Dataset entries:
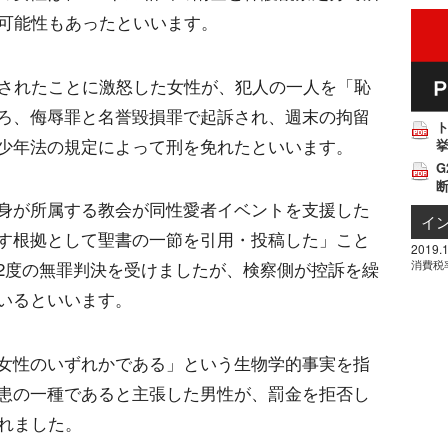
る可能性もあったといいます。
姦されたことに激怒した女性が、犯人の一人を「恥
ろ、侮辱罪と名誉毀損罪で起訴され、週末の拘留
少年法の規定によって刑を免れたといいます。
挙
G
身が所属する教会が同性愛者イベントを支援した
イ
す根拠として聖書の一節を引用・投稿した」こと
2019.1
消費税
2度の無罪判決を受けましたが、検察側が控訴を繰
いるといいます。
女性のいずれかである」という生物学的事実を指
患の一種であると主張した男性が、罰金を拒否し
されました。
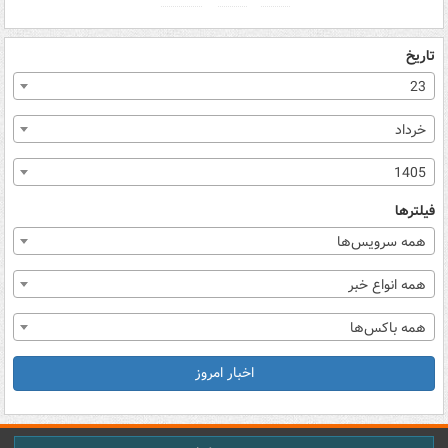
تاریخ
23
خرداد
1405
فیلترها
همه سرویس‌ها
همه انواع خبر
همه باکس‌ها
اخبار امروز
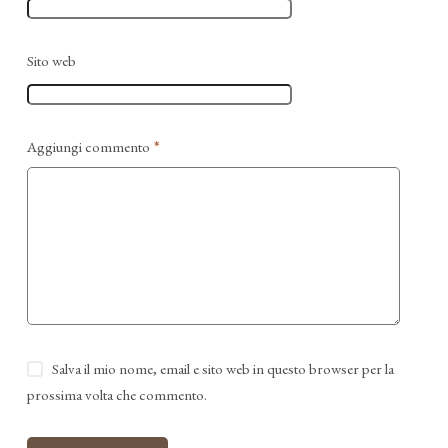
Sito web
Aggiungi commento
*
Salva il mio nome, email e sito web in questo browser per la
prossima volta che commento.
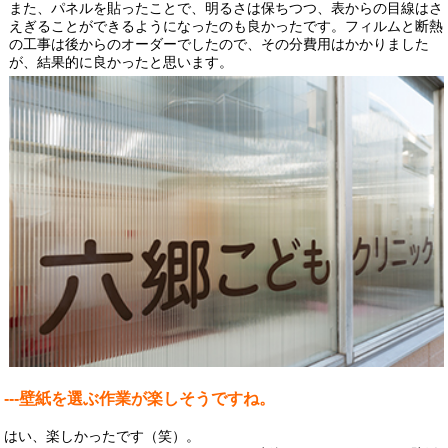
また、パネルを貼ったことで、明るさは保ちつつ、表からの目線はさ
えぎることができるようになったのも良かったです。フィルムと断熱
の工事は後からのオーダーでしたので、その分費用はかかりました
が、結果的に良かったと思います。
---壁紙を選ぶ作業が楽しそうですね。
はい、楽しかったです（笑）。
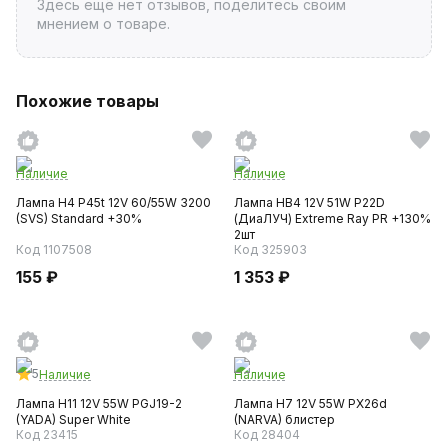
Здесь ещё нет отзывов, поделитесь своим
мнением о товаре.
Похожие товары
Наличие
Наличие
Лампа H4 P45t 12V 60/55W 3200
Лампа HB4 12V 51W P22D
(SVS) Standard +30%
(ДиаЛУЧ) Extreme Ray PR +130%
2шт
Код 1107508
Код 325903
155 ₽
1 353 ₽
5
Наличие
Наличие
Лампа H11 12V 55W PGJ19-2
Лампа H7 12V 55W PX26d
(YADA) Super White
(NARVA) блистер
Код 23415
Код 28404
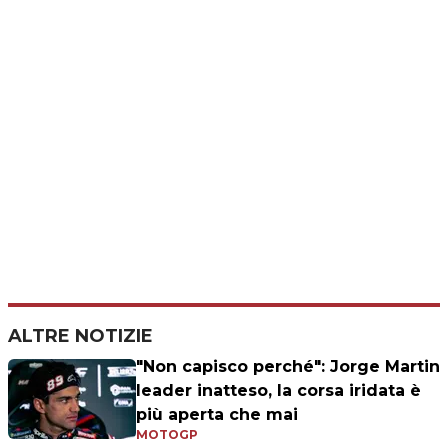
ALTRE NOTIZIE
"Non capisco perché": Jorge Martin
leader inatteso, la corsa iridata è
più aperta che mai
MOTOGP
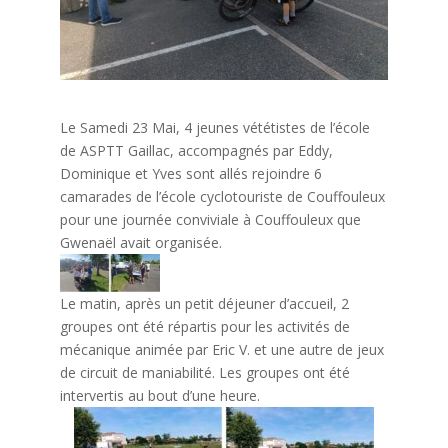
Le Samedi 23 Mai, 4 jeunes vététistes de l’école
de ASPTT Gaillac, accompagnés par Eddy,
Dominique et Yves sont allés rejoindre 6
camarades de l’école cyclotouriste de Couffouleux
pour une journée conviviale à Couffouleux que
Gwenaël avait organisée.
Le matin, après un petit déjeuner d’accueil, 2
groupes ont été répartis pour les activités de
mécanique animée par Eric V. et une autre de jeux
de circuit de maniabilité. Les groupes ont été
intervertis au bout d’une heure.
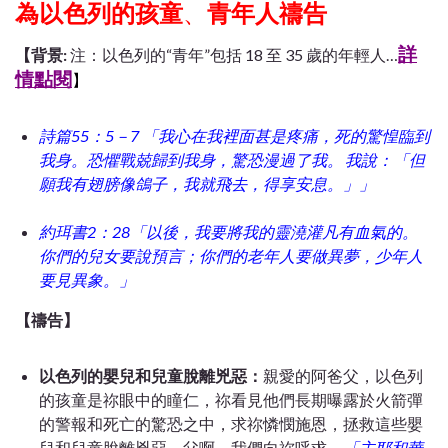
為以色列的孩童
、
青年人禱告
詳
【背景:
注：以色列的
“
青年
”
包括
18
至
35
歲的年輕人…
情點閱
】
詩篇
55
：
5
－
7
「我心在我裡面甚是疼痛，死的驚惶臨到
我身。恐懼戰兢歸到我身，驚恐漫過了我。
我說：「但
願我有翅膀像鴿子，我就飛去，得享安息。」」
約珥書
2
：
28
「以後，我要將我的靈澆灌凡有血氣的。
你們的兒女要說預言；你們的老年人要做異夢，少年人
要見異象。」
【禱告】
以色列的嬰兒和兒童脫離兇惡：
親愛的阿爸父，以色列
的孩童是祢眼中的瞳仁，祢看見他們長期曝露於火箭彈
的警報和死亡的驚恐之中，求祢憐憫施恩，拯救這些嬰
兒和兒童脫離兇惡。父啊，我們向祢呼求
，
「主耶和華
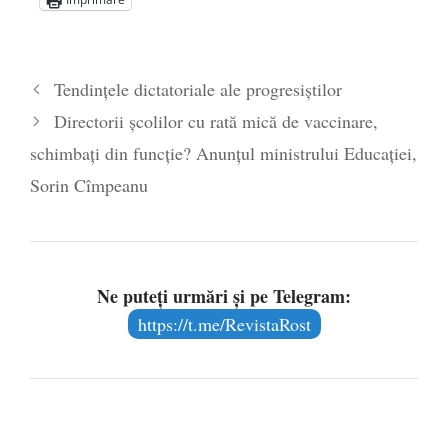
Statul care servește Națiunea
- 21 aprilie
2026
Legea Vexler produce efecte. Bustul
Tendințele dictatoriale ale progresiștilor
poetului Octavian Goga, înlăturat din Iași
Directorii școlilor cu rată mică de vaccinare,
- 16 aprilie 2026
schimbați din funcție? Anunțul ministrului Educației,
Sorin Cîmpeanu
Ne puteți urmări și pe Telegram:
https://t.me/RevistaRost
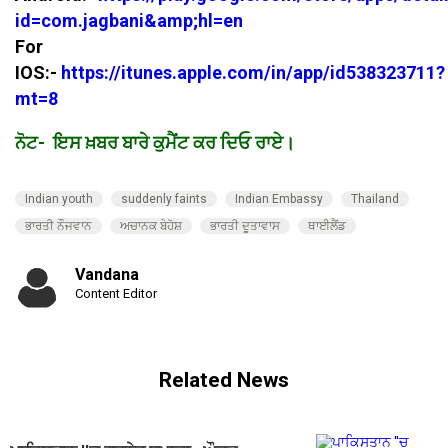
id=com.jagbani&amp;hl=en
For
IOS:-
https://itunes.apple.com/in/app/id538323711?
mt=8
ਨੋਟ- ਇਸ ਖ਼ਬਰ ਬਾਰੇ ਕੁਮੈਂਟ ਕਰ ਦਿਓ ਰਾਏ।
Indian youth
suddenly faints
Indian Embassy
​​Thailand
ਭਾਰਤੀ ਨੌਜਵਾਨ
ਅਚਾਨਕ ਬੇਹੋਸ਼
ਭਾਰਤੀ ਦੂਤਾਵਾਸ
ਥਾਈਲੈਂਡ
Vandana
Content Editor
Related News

To do:
Reproduce every line of text from the records above verbatim, omitting the pictures.

Solution:
る可能性もあったといいます。
姦されたことに激怒した女性が、犯人の一人を「恥
ろ、侮辱罪と名誉毀損罪で起訴され、週末の拘留
少年法の規定によって刑を免れたといいます。
挙
G
身が所属する教会が同性愛者イベントを支援した
イ
す根拠として聖書の一節を引用・投稿した」こと
2019.1
消費税
2度の無罪判決を受けましたが、検察側が控訴を繰
いるといいます。
女性のいずれかである」という生物学的事実を指
患の一種であると主張した男性が、罰金を拒否し
されました。
تاریخ
23
خرداد
1405
فیلترها
همه سرویس‌ها
همه انواع خبر
همه باکس‌ها
اخبار امروز
Sito web
Aggiungi commento
*
Salva il mio nome, email e sito web in questo browser per la
prossima volta che commento.
また、パネルを貼ったことで、明るさは保ちつつ、表からの目線はさ
えぎることができるようになったのも良かったです。フィルムと断熱
の工事は後からのオーダーでしたので、その分費用はかかりました
が、結果的に良かったと思います。
---壁紙を選ぶ作業が楽しそうですね。
はい、楽しかったです（笑）。
Здесь ещё нет отзывов, поделитесь своим
мнением о товаре.
Похожие товары
Наличие
Наличие
Лампа H4 P45t 12V 60/55W 3200
Лампа HB4 12V 51W P22D
(SVS) Standard +30%
(ДиаЛУЧ) Extreme Ray PR +130%
2шт
Код 1107508
Код 325903
155 ₽
1 353 ₽
5
Наличие
Наличие
Лампа H11 12V 55W PGJ19-2
Лампа H7 12V 55W PX26d
(YADA) Super White
(NARVA) блистер
Код 23415
Код 28404
ALTRE NOTIZIE
"Non capisco perché": Jorge Martin
leader inatteso, la corsa iridata è
più aperta che mai
MOTOGP
Le Samedi 23 Mai, 4 jeunes vététistes de l’école
de ASPTT Gaillac, accompagnés par Eddy,
Dominique et Yves sont allés rejoindre 6
camarades de l’école cyclotouriste de Couffouleux
pour une journée conviviale à Couffouleux que
Gwenaël avait organisée.
Le matin, après un petit déjeuner d’accueil, 2
groupes ont été répartis pour les activités de
mécanique animée par Eric V. et une autre de jeux
de circuit de maniabilité. Les groupes ont été
intervertis au bout d’une heure.
為以色列的孩童
、
青年人禱告
詳
【背景:
注：以色列的
“
青年
”
包括
18
至
35
歲的年輕人…
情點閱
】
詩篇
55
：
5
－
7
「我心在我裡面甚是疼痛，死的驚惶臨到
我身。恐懼戰兢歸到我身，驚恐漫過了我。
我說：「但
願我有翅膀像鴿子，我就飛去，得享安息。」」
約珥書
2
：
28
「以後，我要將我的靈澆灌凡有血氣的。
你們的兒女要說預言；你們的老年人要做異夢，少年人
要見異象。」
【禱告】
以色列的嬰兒和兒童脫離兇惡：
親愛的阿爸父，以色列
的孩童是祢眼中的瞳仁，祢看見他們長期曝露於火箭彈
的警報和死亡的驚恐之中，求祢憐憫施恩，拯救這些嬰
兒和兒童脫離兇惡。父啊，我們向祢呼求
，
「主耶和華
Statul care servește Națiunea
- 21 aprilie
2026
Legea Vexler produce efecte. Bustul
Tendințele dictatoriale ale progresiștilor
poetului Octavian Goga, înlăturat din Iași
Directorii școlilor cu rată mică de vaccinare,
- 16 aprilie 2026
schimbați din funcție? Anunțul ministrului Educației,
Sorin Cîmpeanu
Ne puteți urmări și pe Telegram:
https://t.me/RevistaRost
id=com.jagbani&amp;hl=en
For
IOS:-
https://itunes.apple.com/in/app/id538323711?
mt=8
ਨੋਟ- ਇਸ ਖ਼ਬਰ ਬਾਰੇ ਕੁਮੈਂਟ ਕਰ ਦਿਓ ਰਾਏ।
Indian youth
suddenly faints
Indian Embassy
​​Thailand
ਭਾਰਤੀ ਨੌਜਵਾਨ
ਅਚਾਨਕ ਬੇਹੋਸ਼
ਭਾਰਤੀ ਦੂਤਾਵਾਸ
ਥਾਈਲੈਂਡ
Vandana
Content Editor
Related News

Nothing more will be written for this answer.